Orgoglio e paradosso nel Wilde di Roberto Azzurro

 La storia della civiltà e dell’evoluzione della stessa transita attraverso figure che hanno cambiato lo sguardo di un’intera società: martiri nell’immediato ma modelli senza tempo, personaggi come Oscar Wilde hanno lasciato la dimensione ordinaria del secolo per trasumanare in uno spazio di oltranze leggendarie, squarciando l’orizzonte dell’hic et nunc con l’occhio sagace ed indiscreto del cercatrovatore satirico e malinconico che, esplorando e penetrando passioni e convinzioni, carpisce le contraddizioni e i paradossi che (dis)orientano gesti e comportamenti umani.

Consapevoli, dunque, della grande responsabilità che si sono assunti, non solo in quanto artisti, ma in quanto testimoni e divulgatori di un paradigma culturale, Roberto Azzurro, interprete da sempre attento e sensibile ad una forma di drammaturgia che restituisca dignità all’immaginario collettivo dei senza diritti, e Pietro Pignatelli, attore versatile e di rara autenticità umana ed interpretativa, proiettano gli spettatori all’interno di un processo i cui presupposti omofobici e razzisti, pur lungi dall’essere oggi ragione per consimili procedimenti penali, non sono affatto scomparsi nell’ordinario orizzonte politico e sociale in cui viviamo.

L’idea registica di Roberto Azzurro, idea che restituisce alla messinscena la forza comunicativa che ne definisce il pregio, trova realizzazione proprio nella verosimiglianza con cui la dialettica tra imputato e accusatore si trasforma davanti ai nostri occhi nella dialettica, mai estinta, tra intelligenza e paura, consapevolezza e cecità, cultura e dottrina.

Una pièce che ci riconcilia con l’essenza stessa dell’esperienza teatrale dacché, in spregio a qualsiasi retorica dell’apparato e della finzione, Roberto Azzurro e Pietro Pignatelli riescono, con il solo ausilio della voce e di pochissimi altri elementi di scena, a ricostruire una dimensione di grande efficacia e suggestione, mostrandoci l’ipocrisia dell’uomo e della società senza mai scadere nella deriva facile dello scolastico e del didascalico, osservando l’antichissimo precetto etico ed estetico della poetica oraziana, cioè quello di miscere utile dulci, precetto che garantisce la convergenza di senso e piacevolezza, densità semantica ed agilità rappresentativa.

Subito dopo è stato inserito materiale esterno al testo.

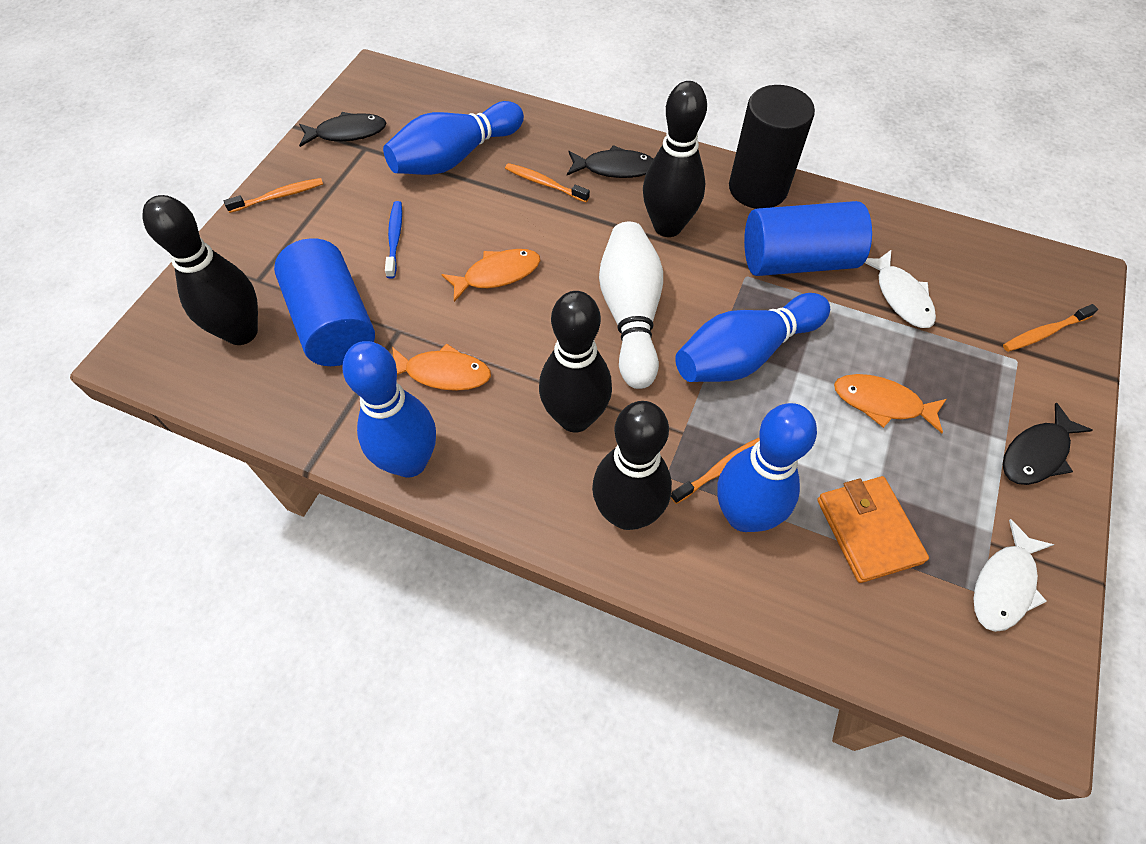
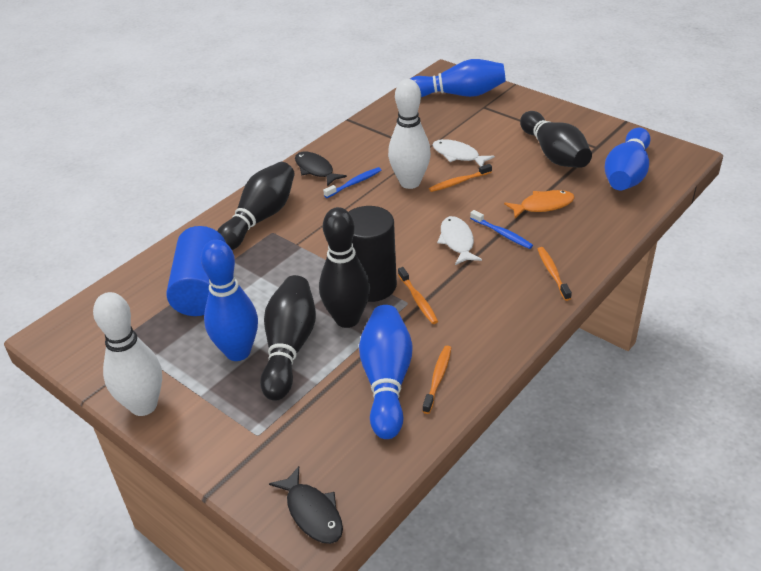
black fish: [299,112,386,147] [567,145,653,178] [1003,403,1093,485] = 3 -> [269,466,343,544] [295,152,347,187] = 2
blue cylinder: [274,238,375,366] [744,201,872,276] = 2 -> [166,226,226,316] = 1
blue toothbrush: [385,201,402,279] = 1 -> [323,167,381,198] [470,210,533,249] = 2
orange fish: [392,343,491,391] [442,249,540,302] [834,374,947,433] = 3 -> [504,190,575,218] = 1
orange wallet: [817,476,929,583] = 1 -> none = 0
white bowling pin: [599,222,663,389] = 1 -> [93,292,162,416] [388,79,431,189] = 2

Sotto il segno dell'orgoglio e del paradosso, del ribaltamento satirico e dello strazio dei sensi, il Wilde di Roberto Azzurro si propone come maschera senza tempo della coerenza e del coraggio e, seguendo la puntuale ricostruzione degli atti processuali, risulta facile comprendere come il dandy dallo smagliante garofano verde, monumento d'umanità e intelligenza, fosse consapevole, sin dall'inizio del procedimento penale a suo carico, di essere al tempo stesso protagonista e vittima della sua epoca, soggetto ed oggetto di una lotta che non contrapponeva solo persone e vincoli affettivi, ma resistenze e timori di un sistema sociale ancora troppo rozzo e bigotto per poter salvare il genio della libertà.

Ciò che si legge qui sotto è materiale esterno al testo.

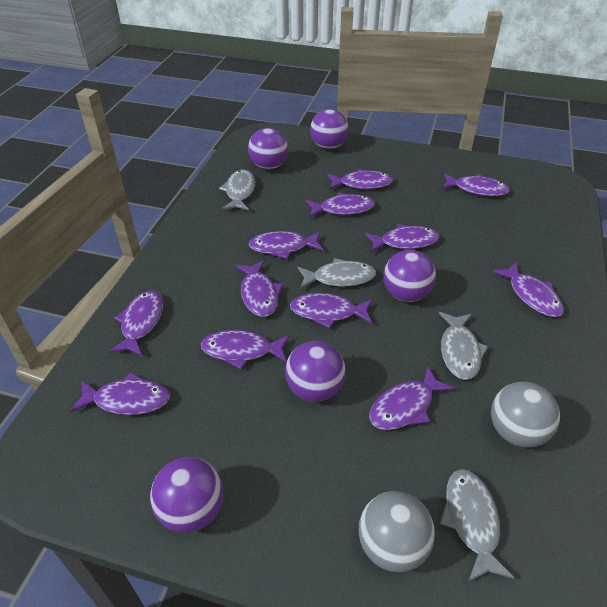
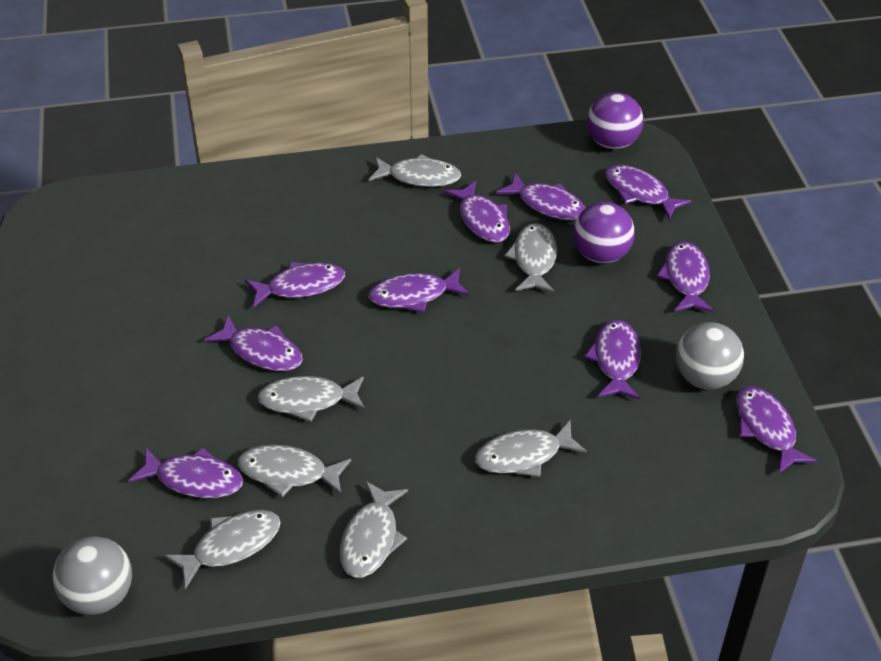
grey fish: [219,169,255,210] [298,258,376,289] [439,312,489,380] [440,469,515,582] = 4 -> [164,510,281,589] [238,445,351,497] [258,376,365,422] [340,481,408,578] [369,154,461,187] [475,421,587,477] [505,223,557,293] = 7
purple ball: [150,457,224,533] [248,128,288,169] [285,341,346,402] [310,109,349,149] [383,250,436,302] = 5 -> [573,202,635,263] [587,93,643,149] = 2
purple fish: [70,372,170,415] [109,291,163,356] [201,330,290,369] [235,260,283,317] [249,231,324,259] [290,293,373,328] [306,193,375,217] [327,169,393,190] [365,224,439,252] [370,365,454,430] [441,173,510,196] [492,262,564,317] = 12 -> [128,447,243,498] [204,315,303,371] [245,262,345,308] [369,268,470,312] [444,181,510,243] [496,173,585,221] [585,320,641,400] [606,165,692,220] [657,241,714,312] [736,386,817,474] = 10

Infine, non possiamo non cogliere e registrare l’emozione che pervade la platea allorché Roberto Azzurro ci porge, cariche di vita, sensi e amore, le parole del De Profundis di Oscar Wilde, la memorabile lettera-esternazione scritta dal grande scrittore al suo amato Bosie, mentre sconta due anni di reclusione ai lavori forzati nel carcere di Reading per il reato di sodomia.